Quand les premiers psychanalystes s’intéressaient à la délinquance des jeunes

C’était encore au temps de la découverte de la psychanalyse. Auguste Aichhorn a écrit un livre qui a pour titre « Jeunes en souffrance », avec en sous-titre « Psychanalyse et éducation spécialisée ». Il a été édité en 1925 et est présenté par un préambule écrit par Freud.

Ce préambule fait justement bien la jonction entre la psychanalyse qui est un lien à deux et son extension possible dans le champ social.

Mais ce que je voulais surtout vous raconter à ce propos, c’est une expérience qu’Aichhorn a tentée, non sans quelques angoisses, avec un groupe d’enfants particulièrement agressifs, qui, par exemple, dans les bagarres qu’ils avaient entre eux, jouaient aisément du couteau.

A contre-courant de ce qui se faisait habituellement et contre l’avis de l’équipe des éducateurs, en tant que directeur de ce centre spécialisé, avait décidé de ne pas s’opposer à ces actes de violences, de les laisser se déployer sans intervenir et notamment de supporter vaillamment les manifestations de mépris et les injures qu’ils provoquaient ainsi, dans l’espoir qu’ils finiraient quand même bien par répondre.

C’est ainsi que ces jeunes délinquants ont absolument tout cassé dans leurs lieux d’hébergement. Il donne des exemples concrets de ce que devait être leur vie quotidienne : un enfer.

Mais quand même après un temps d’exaltation de la violence, il y eut des temps au moins momentanés d’accalmies. Il les explique ainsi :

« Le fait qu’en dépit du comportement moqueur des jeunes gens qui dépasse toute description, nous ne nous laissions pas entraîner à adopter une attitude d’opposition, faisait supposer que, chez nos agressifs, la limite extrême devait être atteinte. Un fois cette limite franchie, elle se manifestait par des larmes de rage.
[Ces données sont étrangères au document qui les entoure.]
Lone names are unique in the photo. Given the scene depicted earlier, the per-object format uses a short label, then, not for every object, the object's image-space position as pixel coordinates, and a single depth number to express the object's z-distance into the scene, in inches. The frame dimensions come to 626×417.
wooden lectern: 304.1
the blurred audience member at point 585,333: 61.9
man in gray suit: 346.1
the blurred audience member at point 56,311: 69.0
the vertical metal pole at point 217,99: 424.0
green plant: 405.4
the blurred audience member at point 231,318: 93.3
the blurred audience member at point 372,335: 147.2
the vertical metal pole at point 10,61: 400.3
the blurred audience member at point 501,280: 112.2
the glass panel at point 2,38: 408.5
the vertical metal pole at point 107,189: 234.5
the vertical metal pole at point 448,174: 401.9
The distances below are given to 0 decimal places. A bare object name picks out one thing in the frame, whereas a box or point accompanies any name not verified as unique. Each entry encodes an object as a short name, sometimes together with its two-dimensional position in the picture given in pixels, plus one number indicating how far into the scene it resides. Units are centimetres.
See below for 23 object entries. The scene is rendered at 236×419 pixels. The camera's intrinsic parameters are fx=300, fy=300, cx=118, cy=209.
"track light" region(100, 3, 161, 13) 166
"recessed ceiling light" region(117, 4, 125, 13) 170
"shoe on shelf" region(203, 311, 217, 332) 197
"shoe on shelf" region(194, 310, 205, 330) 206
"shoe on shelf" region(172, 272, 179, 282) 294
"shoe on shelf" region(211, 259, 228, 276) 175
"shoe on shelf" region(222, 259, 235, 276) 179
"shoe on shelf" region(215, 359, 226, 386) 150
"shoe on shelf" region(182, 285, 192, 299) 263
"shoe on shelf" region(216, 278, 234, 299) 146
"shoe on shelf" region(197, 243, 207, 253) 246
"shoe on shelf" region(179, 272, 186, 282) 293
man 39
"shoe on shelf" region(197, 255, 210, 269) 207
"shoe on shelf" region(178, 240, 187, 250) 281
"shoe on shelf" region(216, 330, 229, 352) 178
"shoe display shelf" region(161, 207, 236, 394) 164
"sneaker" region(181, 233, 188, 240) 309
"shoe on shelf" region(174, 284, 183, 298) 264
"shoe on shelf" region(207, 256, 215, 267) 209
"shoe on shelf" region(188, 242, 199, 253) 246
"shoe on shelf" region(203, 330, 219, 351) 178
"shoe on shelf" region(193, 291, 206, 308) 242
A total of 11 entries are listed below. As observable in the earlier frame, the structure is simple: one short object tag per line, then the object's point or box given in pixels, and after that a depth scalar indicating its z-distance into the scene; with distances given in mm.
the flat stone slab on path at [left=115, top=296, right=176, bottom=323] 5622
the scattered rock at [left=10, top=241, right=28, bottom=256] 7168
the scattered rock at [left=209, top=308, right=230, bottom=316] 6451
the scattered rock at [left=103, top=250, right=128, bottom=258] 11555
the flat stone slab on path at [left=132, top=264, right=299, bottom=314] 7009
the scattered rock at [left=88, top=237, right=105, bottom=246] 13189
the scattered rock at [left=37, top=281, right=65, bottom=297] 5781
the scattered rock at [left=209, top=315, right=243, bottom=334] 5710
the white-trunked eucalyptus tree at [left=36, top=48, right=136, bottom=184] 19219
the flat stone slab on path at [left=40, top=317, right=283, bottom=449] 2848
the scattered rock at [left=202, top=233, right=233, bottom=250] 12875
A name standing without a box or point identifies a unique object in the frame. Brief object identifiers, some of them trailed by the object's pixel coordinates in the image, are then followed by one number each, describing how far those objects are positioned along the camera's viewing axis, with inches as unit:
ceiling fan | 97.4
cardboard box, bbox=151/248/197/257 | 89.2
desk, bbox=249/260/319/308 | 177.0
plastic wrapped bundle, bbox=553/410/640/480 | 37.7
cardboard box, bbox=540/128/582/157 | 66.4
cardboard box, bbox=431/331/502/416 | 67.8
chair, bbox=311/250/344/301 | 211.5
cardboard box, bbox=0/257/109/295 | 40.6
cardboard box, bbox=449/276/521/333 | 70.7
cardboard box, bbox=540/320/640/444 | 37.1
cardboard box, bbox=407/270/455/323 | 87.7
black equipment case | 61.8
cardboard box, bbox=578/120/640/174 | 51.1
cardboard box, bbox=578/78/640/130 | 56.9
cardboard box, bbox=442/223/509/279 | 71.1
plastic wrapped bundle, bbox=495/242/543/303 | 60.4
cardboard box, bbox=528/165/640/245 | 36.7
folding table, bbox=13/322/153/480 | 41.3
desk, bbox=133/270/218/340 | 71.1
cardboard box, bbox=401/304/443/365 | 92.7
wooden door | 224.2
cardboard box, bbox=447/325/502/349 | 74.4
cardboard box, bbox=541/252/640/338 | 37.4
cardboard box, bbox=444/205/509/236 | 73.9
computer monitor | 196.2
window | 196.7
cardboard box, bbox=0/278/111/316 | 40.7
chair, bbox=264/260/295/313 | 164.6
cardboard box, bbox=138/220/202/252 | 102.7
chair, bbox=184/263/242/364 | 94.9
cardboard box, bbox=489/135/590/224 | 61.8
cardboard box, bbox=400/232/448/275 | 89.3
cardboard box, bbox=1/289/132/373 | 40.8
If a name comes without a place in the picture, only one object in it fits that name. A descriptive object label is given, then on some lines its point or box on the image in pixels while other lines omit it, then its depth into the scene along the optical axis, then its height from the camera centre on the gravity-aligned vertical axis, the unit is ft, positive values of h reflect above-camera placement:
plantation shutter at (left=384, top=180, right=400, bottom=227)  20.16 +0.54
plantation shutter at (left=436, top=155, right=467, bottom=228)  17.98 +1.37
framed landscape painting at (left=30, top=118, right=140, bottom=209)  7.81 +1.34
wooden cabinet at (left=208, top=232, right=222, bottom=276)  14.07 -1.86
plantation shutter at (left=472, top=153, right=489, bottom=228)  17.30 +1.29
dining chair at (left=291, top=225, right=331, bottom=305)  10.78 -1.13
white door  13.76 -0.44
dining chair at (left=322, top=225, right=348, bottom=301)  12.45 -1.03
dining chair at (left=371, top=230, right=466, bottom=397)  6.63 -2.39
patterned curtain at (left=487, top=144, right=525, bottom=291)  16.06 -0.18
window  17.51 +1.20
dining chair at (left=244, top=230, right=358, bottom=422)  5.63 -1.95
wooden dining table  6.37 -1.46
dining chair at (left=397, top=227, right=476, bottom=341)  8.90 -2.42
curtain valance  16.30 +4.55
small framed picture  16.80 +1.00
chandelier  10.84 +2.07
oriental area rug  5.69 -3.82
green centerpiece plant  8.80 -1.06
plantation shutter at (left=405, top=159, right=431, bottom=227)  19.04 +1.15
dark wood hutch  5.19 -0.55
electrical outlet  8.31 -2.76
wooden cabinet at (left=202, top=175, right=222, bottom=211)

« Après le temps des larmes venait celui d’une intense labilité ». Mais ce qui comptait c’est qu’entre temps, ces adolescents avaient pu nouer d’intenses liens affectifs avec les deux éducatrices – qui étaient volontaires – et lui-même- . Ce qu’il voit en effet apparaître ce sont des sentiments de jalousie et par voie de conséquence des identifications entre les membres de ce groupe, par rapport à leurs transferts aux éducateurs.

 

Cela fait un peu Conte de Noël, c’est le cas de le dire, car, Aichhorn essaie de provoquer « un affect d’amitié intense » en fêtant Noël avec des cadeaux et le sapin.

Quelques jours après ces fêtes, ils quittèrent leur maison dévastée pour une nouvelle.

Tout semble se passer comme si ce groupe artificiel avait pu se constituer et socialiser ainsi ces adolescents, en reconstituant un mode de fonctionnement qui serait venu se substituer à ce qui aurait pu se passer au sein de la famille. Ont-ils ainsi pu, revivre une situation oedipienne, par transfert sur les éducateurs, situation oedipienne qui pouvait les socialiser, les civiliser ?

 

En tout cas, ce qu’il y a d’intéressant dans cette approche, c’est le fait de prendre en compte la violence de ces adolescents, d’une certaine façon, de la trouver justifiée, avant de pouvoir la faire cesser en créant des liens transférentiels solides avec chacun de ces enfants, ces enfant traumatisés qu’ils ont été, ou plutôt qu’ils sont restés.

 

Je sais bien qu’en pratique, cela est peu réalisable, mais quand même cela fait saisir que ce n’est pas du côté de la répression que se trouve la solution de ces problèmes de délinquance.